== Article ==
********

Dans son dernier opus Une solidarité qui a coûté cher ! Histoire populaire de Solidarnosc*, l’historien Bruno Drweski nous plonge au cœur d’une décennie-charnière de l’histoire de la Pologne. En 1981, le syndicat Solidarnosc mobilisent dix millions de Polonais autour d’un programme autogestionnaire d’ « amélioration du socialisme ». Dix ans plus tard, convertis au néolibéralisme, les dirigeants de cette organisation engagent le pays dans la voie de la restauration du capitalisme, avec le soutien d’une partie de l’appareil du Parti ouvrier unifié polonais (POUP) et les encouragements de l’Occident ! En cette fin de siècle, Leszek Balcerowicz, ministre des Finances, impose la « thérapie de choc » aux allures de « choc de la thérapie » pour les citoyens polonais. Des grandes grèves d’août 1980 à la proclamation de l’état de siège de décembre 1981, jusqu’à la « table ronde » de 1989, prélude au changement le régime, Bruno Drweski analyse les ressorts d’une évolution sociétale avortée et les mécanismes qui ont conduit à la restauration d’un capitalisme pur et dur. Rencontre.
Comment vous est venue l’idée de cet ouvrage ?

********

== Lignes de données ==
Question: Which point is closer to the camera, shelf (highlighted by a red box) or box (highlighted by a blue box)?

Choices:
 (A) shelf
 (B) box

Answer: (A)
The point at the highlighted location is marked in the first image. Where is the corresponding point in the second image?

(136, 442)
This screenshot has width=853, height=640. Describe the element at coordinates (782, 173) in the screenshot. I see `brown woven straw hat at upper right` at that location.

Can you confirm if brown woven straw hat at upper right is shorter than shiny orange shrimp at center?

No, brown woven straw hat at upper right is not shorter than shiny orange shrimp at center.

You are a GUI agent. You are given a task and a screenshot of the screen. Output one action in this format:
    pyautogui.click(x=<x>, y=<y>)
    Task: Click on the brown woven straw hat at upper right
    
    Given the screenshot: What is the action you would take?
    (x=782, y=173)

********

== Tâche courte 1 ==
Comment traduiriez-vous en anglais cette phrase de l'article sur Solidarnosc : « En cette fin de siècle, Leszek Balcerowicz, ministre des Finances, impose la « thérapie de choc » aux allures de « choc de la thérapie » pour les citoyens polonais. » ?
== Tâche courte 2 ==
Pouvez-vous poursuivre l'article sur Solidarnosc à partir de sa dernière phrase ?

== Réponse rédigée 1 ==
At the close of the century, Leszek Balcerowicz, the Minister of Finance, imposes "shock therapy," which for Polish citizens looks more like "the shock of therapy."

== Réponse rédigée 2 ==
Observant ce qui se passait en Pologne, quand j’y étudiais dans les années 1970 puis ensuite, quand j’ai vu monter la colère populaire devant un régime de moins en moins efficace, il y a eu un moment l’espoir d’une démocratisation des institutions socialistes existantes. J’ai d’abord cru dans la naissance de Solidarnosc comme outil de réparation du socialisme, mais au bout de quelques semaines d’existence, j’ai perdu confiance dans cette organisation à la vue des courants réactionnaires qui s’y développaient et cohabitaient avec des partisans trop romantiques d’un socialisme autogestionnaire et de conseillers intellectuels manipulant dans l’ombre ce jeune syndicat dans une direction pro-occidentale. Mais en raison de la dégénérescence de l’appareil central du Parti ouvrier unifié polonais (POUP/ PZPR, communiste) tombé largement aux mains d’une nouvelle bourgeoisie émergente, la lutte de classe en Pologne a été déviée, puisque dans les deux camps, on trouvait à la fois des partisans d’une refondation du socialisme et des partisans d’une contre-révolution capitaliste. Au final, après plusieurs péripéties dont l’instauration de la loi martiale en décembre 1981, a entraîné le coup de force au sommet de 1988/89. Il a décidé la politique de privatisation accélérée. Aujourd’hui, après trente ans, le temps d’établir un bilan est arrivé, d’où ce livre. L’époque veut aussi que beaucoup de secrets des années 1980 sortent au fur et à mesure que les anciens de Solidarnosc se combattent et se salissent mutuellement. Par ailleurs, en France Solidarnosc a donné naissance à un mythe qui a facilité le développement surtout chez les intellectuels et les médias d’un “anticommunisme de gauche” qui a progressivement évolué vers la droite. Là encore, le temps de faire le bilan de cette génération anticommuniste est arrivé.
Comment expliquez-vous que Solidarnosc, organisation de masse en 1980, soit passée d’un idéal autogestionnaire d’ « amélioration du socialisme » à une logique libérale qui allait conduire à la « thérapie de choc », sans que cela ne soulève de réactions notables de la part de la population ?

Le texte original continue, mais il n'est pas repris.